[Eight months after the war’s end, an African-American Baptist church petitions its white parent church for the right to invite licensed black ministers as public guest speakers.]
Friday Evening, December 22, 1865 [excerpts from the clerk’s minute book]
Brother N. Rickman, being present, presented a petition from the Charlottesville African Church asking for certain purposes, the use of the basement of the Church building.
After much discussion the following resolution, covering part of the ground of the Petition, was adopted—
“That so long as Brother James Fife may be Pastor of the Charlottesville African Church, it is Competent for him, when in his judgement advisable, to invite any Preacher of the Gospel, without regard to Colour, to take such part in the public services as he, the pastor, may think proper.”
[Editor: Charlottesville Baptist Church (now First Baptist Church, Park Street), founded by the town’s white Baptists in 1831, was also home for the town’s largest antebellum black congregation, mostly slaves owned by local residents and University of Virginia faculty, staff and students; several free blacks were also baptized members. In April 1863 (fifteen weeks after Lincoln’s Emancipation Proclamation), after meeting among themselves, the church’s 800 black members (comprising the majority of the congregation), with the approval of a church committee of white males, petitioned and were granted permission to establish “an independent African Church” that first held services in the parent church’s basement, then later at Delevan Baptist, formerly the site of a Confederate hospital named Delevan).

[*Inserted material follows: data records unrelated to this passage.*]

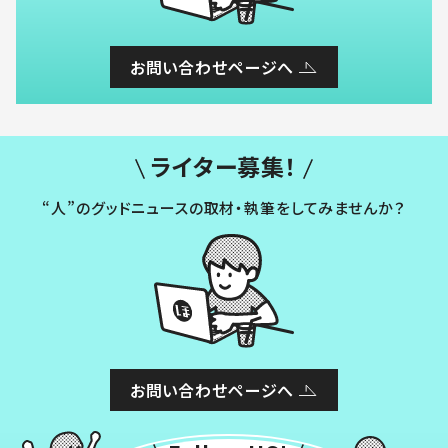
お問い合わせページへ
ライター募集！
“人”のグッドニュースの取材・執筆をしてみませんか？
お問い合わせページへ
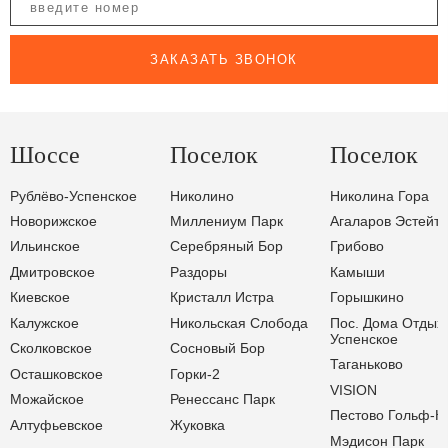
ЗАКАЗАТЬ ЗВОНОК
Шоссе
Поселок
Поселок
Рублёво-Успенское
Николино
Николина Гора
Новорижское
Миллениум Парк
Агаларов Эстейт
Ильинское
Серебряный Бор
Грибово
Дмитровское
Раздоры
Камыши
Киевское
Кристалл Истра
Горышкино
Калужское
Никольская Слобода
Пос. Дома Отдых
Успенское
Сколковское
Сосновый Бор
Таганьково
Осташковское
Горки-2
VISION
Можайское
Ренессанс Парк
Пестово Гольф-К
Алтуфьевское
Жуковка
Мэдисон Парк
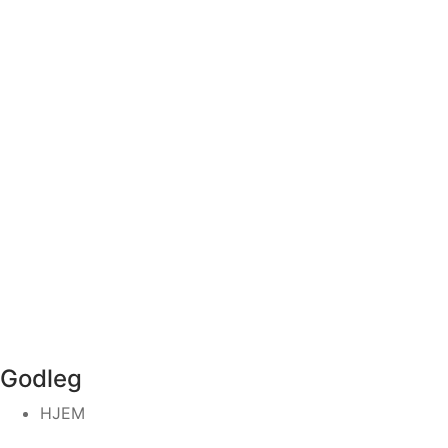
Godleg
HJEM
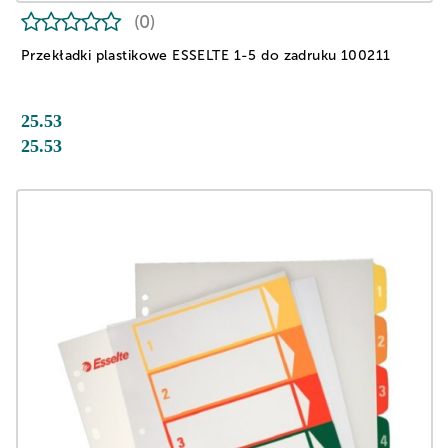
(0)
Przekładki plastikowe ESSELTE 1-5 do zadruku 100211
25.53
25.53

James H. Fife (1793-1876), whose farm near the University of Virginia included a brick mansion, was one of the African Church’s first three white pastors who oversaw the church until William Gibbons (1826-1886), who later claimed to have been a slave lay preacher during the 1840s, was ordained in 1866 and served as First Baptist’s first black pastor until 1868. Gibbons was a former a slave of both a university student and an anatomy professor during the 1840s-1860s; his wife Isabella Gibbons (1833-1889), an enslaved cook for University faculty families during the same period, became town’s first local black teacher in 1866 at the Charlottesville Freedmen’s primary school, which later became the Jefferson School. After several years of worship at Delevan (which they had purchased in 1868), the black congregation had it torn down, purchased property nearby, and erected a new building (1877-1883) where an African-American congregation continues today as First Baptist Church on Charlottesville’s West Main and Seventh Streets (also known as Delevan Baptist Church and First Colored Baptist Church), one of the city’s largest black congregations; it was added to the National Register of Historic Places in 1982.]